Royal Bun House, Chelsea, Good Friday

No Cross Buns.

Mrs. Hand respectfully informs her friends and the public, that in consequence of the great concourse of people which assembled before her house at a very early hour, on the morning of Good Friday last, by which her neighbours (with whom she has always lived in friendship and repute) have been much alarmed and annoyed; it having also been intimated, that to encourage or countenance a tumultuous assembly at this particular period might be attended with consequences more serious than have hitherto been apprehended; desirous, therefore, of testifying her regard and obedience to those laws by which she is happily protected, she is determined, though much to her loss, not to sell Cross Buns on that day to any person whatever, but Chelsea buns as usual.

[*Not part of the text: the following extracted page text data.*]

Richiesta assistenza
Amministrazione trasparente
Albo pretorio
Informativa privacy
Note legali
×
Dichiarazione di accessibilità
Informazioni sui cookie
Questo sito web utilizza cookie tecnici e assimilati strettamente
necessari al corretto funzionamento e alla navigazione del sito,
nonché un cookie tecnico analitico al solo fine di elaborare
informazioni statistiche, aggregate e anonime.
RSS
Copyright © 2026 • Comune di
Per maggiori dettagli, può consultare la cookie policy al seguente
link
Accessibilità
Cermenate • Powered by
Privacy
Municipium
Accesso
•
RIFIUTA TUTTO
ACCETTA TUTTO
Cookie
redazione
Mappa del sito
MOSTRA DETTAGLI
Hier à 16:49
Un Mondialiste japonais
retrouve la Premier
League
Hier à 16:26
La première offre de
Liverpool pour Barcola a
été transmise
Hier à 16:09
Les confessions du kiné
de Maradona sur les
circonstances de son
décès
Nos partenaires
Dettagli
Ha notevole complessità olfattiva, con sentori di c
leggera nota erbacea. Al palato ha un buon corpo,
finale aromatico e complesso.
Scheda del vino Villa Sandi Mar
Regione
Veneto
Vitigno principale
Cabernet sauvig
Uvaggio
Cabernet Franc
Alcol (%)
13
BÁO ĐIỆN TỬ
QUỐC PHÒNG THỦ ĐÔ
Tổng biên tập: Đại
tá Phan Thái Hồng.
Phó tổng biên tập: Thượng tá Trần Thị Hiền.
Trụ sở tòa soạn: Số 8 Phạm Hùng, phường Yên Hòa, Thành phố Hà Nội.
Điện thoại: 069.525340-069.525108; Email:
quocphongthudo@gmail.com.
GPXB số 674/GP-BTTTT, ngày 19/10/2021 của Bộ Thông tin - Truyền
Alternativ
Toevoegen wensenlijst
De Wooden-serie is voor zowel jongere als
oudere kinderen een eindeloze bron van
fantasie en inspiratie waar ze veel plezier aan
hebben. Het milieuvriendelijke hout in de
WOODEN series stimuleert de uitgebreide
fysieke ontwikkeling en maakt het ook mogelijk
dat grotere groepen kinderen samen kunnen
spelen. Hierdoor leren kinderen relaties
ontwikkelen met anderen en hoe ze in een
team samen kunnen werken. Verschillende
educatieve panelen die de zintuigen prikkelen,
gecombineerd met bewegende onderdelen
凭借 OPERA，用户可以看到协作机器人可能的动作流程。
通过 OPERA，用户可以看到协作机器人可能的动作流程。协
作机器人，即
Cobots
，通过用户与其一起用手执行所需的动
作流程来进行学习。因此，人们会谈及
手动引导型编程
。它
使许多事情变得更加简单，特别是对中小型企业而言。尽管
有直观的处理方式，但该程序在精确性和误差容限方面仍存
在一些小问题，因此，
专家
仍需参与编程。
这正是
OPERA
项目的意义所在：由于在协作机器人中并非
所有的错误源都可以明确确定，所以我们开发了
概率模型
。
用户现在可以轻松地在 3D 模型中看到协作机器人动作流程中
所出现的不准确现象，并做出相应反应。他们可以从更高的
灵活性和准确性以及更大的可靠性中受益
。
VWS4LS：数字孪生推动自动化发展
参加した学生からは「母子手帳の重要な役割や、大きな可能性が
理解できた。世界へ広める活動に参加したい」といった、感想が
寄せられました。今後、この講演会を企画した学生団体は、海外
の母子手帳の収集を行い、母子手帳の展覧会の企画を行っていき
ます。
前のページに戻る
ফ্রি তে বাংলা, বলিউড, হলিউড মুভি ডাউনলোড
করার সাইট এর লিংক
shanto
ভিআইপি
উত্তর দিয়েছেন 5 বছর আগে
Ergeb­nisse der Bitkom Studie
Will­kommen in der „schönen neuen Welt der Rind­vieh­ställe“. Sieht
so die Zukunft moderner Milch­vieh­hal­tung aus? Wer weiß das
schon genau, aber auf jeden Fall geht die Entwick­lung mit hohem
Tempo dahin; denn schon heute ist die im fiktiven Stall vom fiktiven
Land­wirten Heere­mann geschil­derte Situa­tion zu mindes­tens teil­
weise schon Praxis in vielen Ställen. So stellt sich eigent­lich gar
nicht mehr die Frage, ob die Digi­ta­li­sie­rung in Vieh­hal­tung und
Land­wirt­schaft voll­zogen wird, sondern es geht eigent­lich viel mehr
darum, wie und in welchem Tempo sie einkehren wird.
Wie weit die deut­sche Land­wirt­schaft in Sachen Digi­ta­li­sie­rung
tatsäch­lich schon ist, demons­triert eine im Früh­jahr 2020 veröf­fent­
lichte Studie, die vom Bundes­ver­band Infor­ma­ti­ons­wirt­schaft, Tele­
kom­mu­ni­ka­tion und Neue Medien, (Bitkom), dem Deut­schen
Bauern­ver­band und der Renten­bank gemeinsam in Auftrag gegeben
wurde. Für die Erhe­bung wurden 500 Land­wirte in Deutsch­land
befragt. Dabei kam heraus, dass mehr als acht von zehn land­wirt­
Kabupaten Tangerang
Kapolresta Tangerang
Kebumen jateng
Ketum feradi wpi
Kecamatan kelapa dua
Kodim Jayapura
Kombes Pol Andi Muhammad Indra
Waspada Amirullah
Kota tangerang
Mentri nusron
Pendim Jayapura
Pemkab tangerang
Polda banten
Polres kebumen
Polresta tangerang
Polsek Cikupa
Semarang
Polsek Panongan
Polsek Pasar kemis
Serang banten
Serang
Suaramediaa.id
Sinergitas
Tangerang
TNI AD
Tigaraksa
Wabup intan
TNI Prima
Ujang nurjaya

This restraint did not last and so, on its final Good Friday of 1839, the Bun House still sold a great number of buns – over 24,000 according to The Mirror of Literature, Amusement, and Instruction. (Note: The contemporary report in The Mirror states "it appears that he sold on last Good Friday, April 18th, 1839, upwards of 24,000 buns..." Later sources such as George Bryan's Chelsea, in the Olden & Present Times give the number as 240,000 but this does not seem consistent with the revenue of about £100 and so may be a misprint.)

==Literary references==
Anne Manning wrote a fictional account of the place in The Old Chelsea Bun-House: a Tale of the Last Century, which was published in 1855.

In short, our Milk and Whey became in such repute that we got on from two Cows to six, and at length to Twelve, and had the largest Milk-walk in the neighbourhood. Our man, Andrew, who was from Devonshire, looked after the Dairy; and Saunders, who was a Scot, was our baker; but a Mistress's Eye is worth two Pair of Hands; and one Reason of our Success was undoubtedly that we looked after our Business ourselves, no matter how much Money was coming into the Till.